Q. I enjoyed your PowerPoint® presentation about the tsunami of romantic love. Being totally in love with another human being, I know what that feels like—it’s beyond wonderful. Here’s my dilemma: this individual doesn’t seem to love me back. I’ve tried everything I can think of and I sense a moderate friendship response but no love in return. What is the formula to make this brain love me?
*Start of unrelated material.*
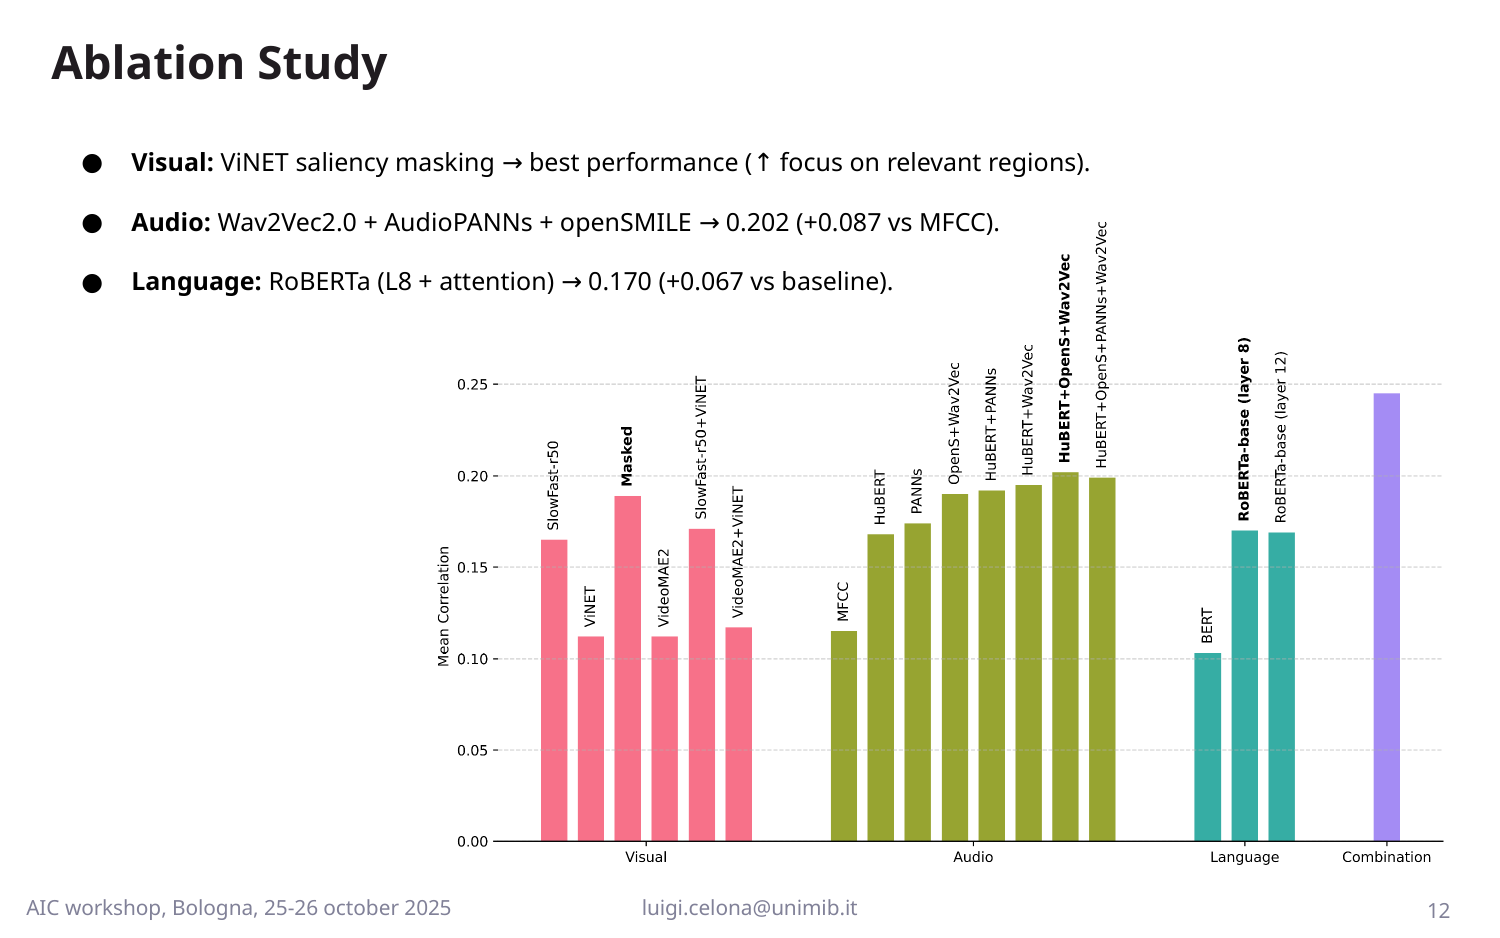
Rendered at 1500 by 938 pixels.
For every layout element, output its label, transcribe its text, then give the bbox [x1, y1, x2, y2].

A. You are not alone in wanting such a formula—although there is none that I know of. Many individuals have fallen in love (or thought it was love) with another person only to realize for whatever reason the other person doesn’t return that same level or type of love. You may remember the old fable about holding a bird tightly enclosed in your hands, which only gives you possession and some sense of control. When you open your hands and set the bird free, however, you risk it not returning to you. If it does return, it likely will be of its own free will. This may be because you are feeding it and offering shelter from the elements and/or that it has some level of bird trust and love for you as a person.
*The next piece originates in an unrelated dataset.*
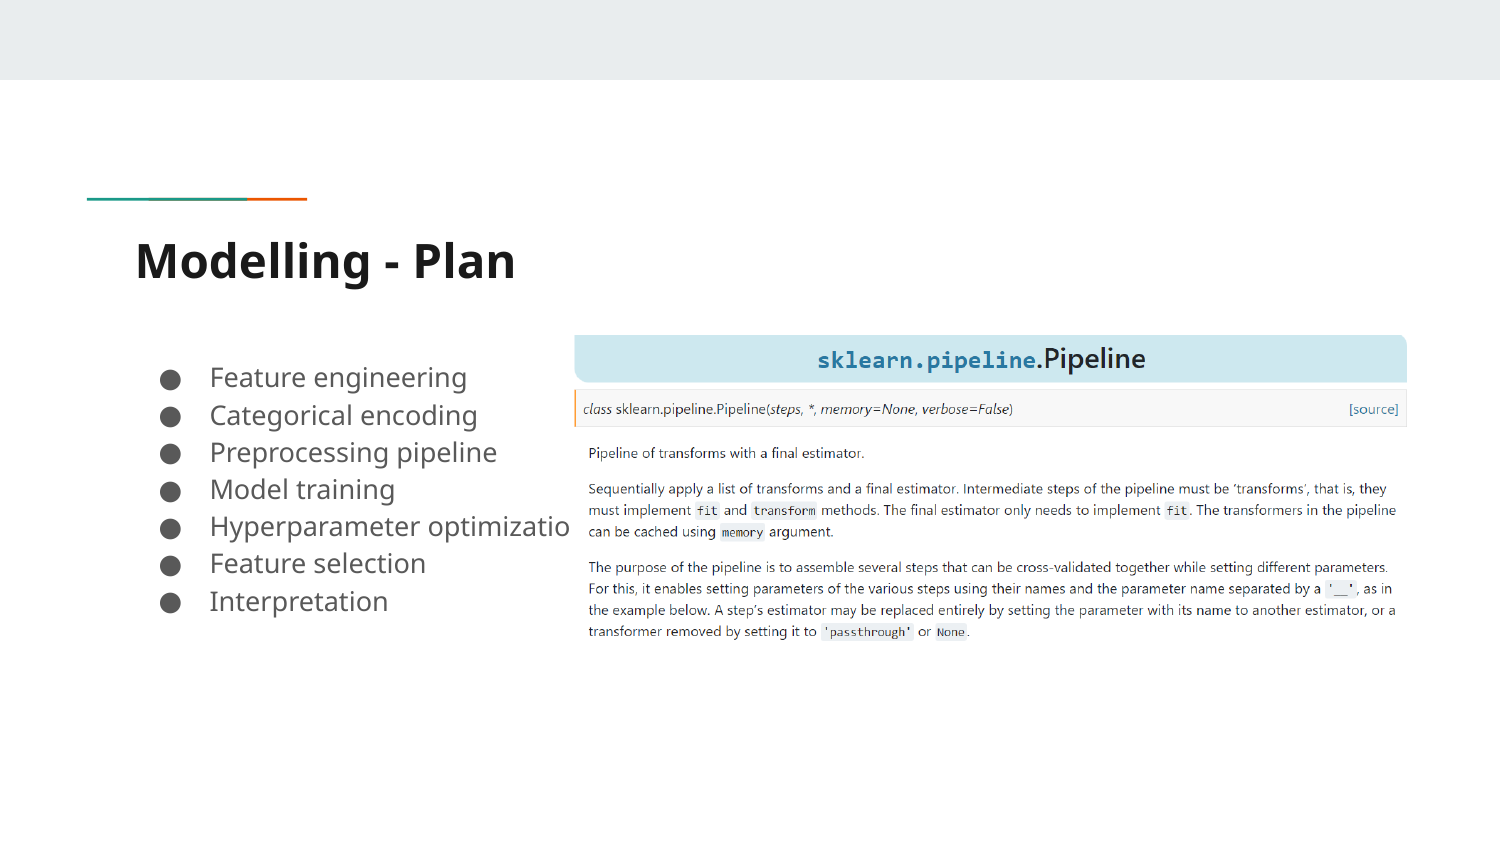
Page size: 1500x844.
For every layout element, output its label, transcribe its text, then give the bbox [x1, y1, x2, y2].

The prerequisite for genuine love is freedom of choice. You can manipulate, punish, try to force compliance, or attempt to purchase it with gifts—but genuine love involves free choice. When you are offered love, when you recognize love as you develop a friendship and relationship, you get to choose: yes, I will accept this and build on it or no, I do not want this. Painful though it may be, genuine love always offers this choice freely—whether or not the offer is accepted. As someone once put it: giving someone all your love is never an assurance that they will love you back. You cannot force love. Give it some time to see if it will grow in their heart, but if it does not, be content that it grew in yours—and move on.